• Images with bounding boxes

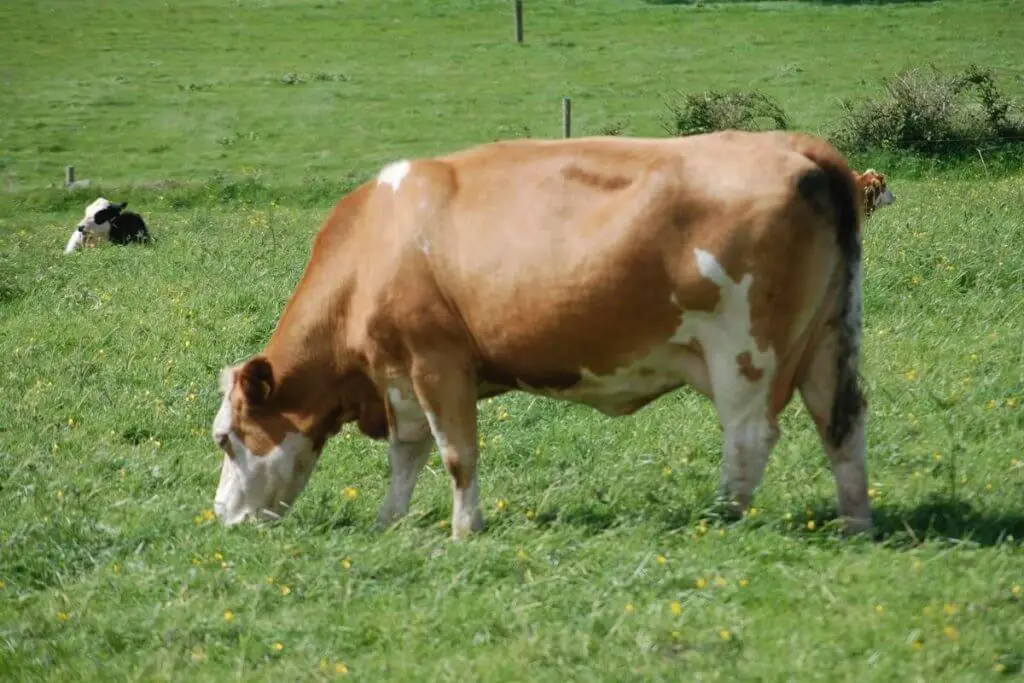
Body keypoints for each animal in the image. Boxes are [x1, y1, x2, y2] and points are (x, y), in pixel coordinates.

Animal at [211, 131, 868, 540]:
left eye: (225, 438)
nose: (219, 515)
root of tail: (797, 144)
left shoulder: (436, 359)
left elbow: (455, 453)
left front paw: (464, 529)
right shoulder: (397, 372)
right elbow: (408, 452)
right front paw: (388, 522)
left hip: (744, 352)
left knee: (749, 436)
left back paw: (721, 517)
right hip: (828, 340)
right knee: (843, 423)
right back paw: (855, 522)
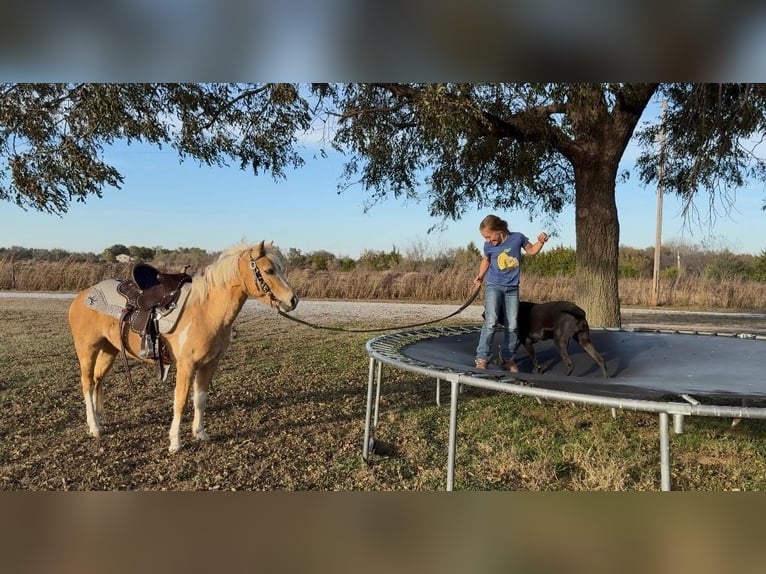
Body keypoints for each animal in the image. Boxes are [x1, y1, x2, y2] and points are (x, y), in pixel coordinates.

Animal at [68, 241, 298, 453]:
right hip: (87, 350)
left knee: (98, 380)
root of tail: (83, 296)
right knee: (87, 383)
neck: (206, 311)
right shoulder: (186, 366)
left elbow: (200, 400)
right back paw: (94, 427)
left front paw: (200, 433)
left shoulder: (209, 365)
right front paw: (175, 443)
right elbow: (181, 401)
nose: (293, 300)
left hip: (110, 350)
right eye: (268, 270)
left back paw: (98, 419)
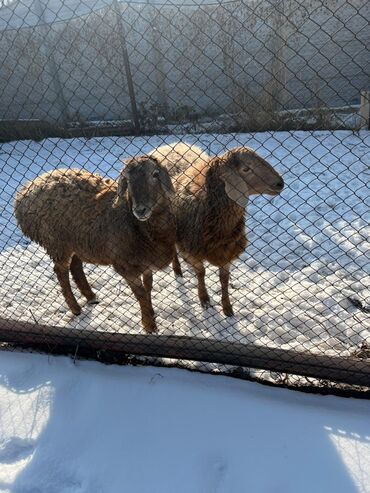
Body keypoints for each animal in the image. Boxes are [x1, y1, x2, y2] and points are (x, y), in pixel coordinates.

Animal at [149, 142, 284, 318]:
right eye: (246, 169)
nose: (280, 183)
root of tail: (169, 145)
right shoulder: (192, 250)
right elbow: (201, 273)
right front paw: (204, 299)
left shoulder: (226, 249)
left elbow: (224, 279)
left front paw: (227, 308)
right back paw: (177, 270)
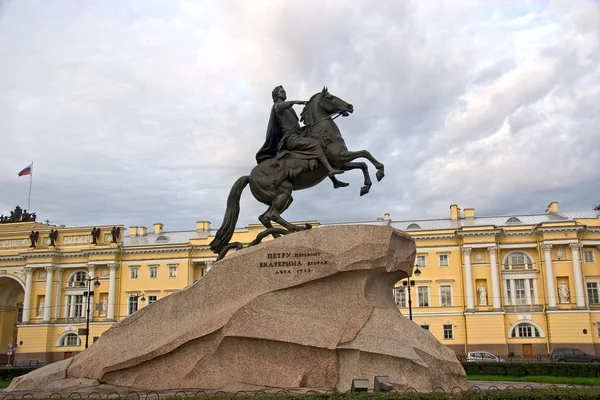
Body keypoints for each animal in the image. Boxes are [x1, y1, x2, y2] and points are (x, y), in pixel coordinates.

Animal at [210, 87, 384, 256]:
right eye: (330, 97)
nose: (350, 106)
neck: (323, 131)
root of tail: (249, 176)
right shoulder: (340, 157)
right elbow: (365, 153)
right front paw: (379, 172)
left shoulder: (342, 163)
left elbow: (363, 163)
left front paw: (366, 185)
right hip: (284, 191)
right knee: (271, 215)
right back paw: (296, 228)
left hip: (282, 197)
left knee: (264, 217)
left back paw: (278, 237)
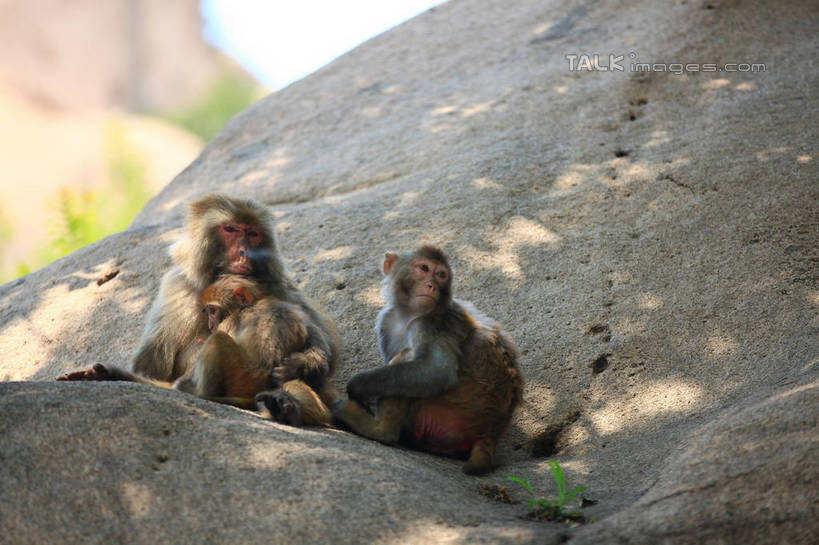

• What this task involves
Where a line of the data includes the string "elbow", list that line.

• Solution for this exercise
left elbow: (455, 453)
right elbow: (408, 452)
left elbow: (200, 400)
right elbow: (181, 401)
right elbow: (201, 273)
left elbow: (224, 279)
right elbow: (365, 153)
left elbow: (363, 163)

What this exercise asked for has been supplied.